Data for this exercise -
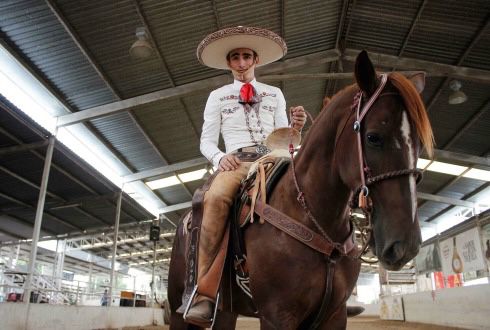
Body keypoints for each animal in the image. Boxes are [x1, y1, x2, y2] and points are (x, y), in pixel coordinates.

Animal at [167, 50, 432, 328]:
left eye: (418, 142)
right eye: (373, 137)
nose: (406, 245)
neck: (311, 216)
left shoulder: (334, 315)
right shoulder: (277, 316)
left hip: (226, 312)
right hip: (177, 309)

==

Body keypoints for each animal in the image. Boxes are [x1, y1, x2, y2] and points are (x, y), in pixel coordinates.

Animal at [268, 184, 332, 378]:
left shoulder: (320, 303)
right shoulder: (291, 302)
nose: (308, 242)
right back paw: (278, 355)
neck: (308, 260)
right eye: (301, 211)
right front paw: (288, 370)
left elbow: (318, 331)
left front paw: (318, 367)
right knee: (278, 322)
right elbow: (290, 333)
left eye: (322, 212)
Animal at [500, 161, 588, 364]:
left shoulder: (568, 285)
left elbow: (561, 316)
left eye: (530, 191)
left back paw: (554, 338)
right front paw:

Task brief - Retype only the lines above between the line with "right eye: (373, 137)" and the line with "right hip: (177, 309)", counting those two lines as well, and keep every character as it is.

Task solution -
right eye: (373, 137)
nose: (406, 245)
neck: (311, 216)
left shoulder: (334, 315)
right shoulder: (277, 316)
left hip: (226, 312)
right hip: (177, 309)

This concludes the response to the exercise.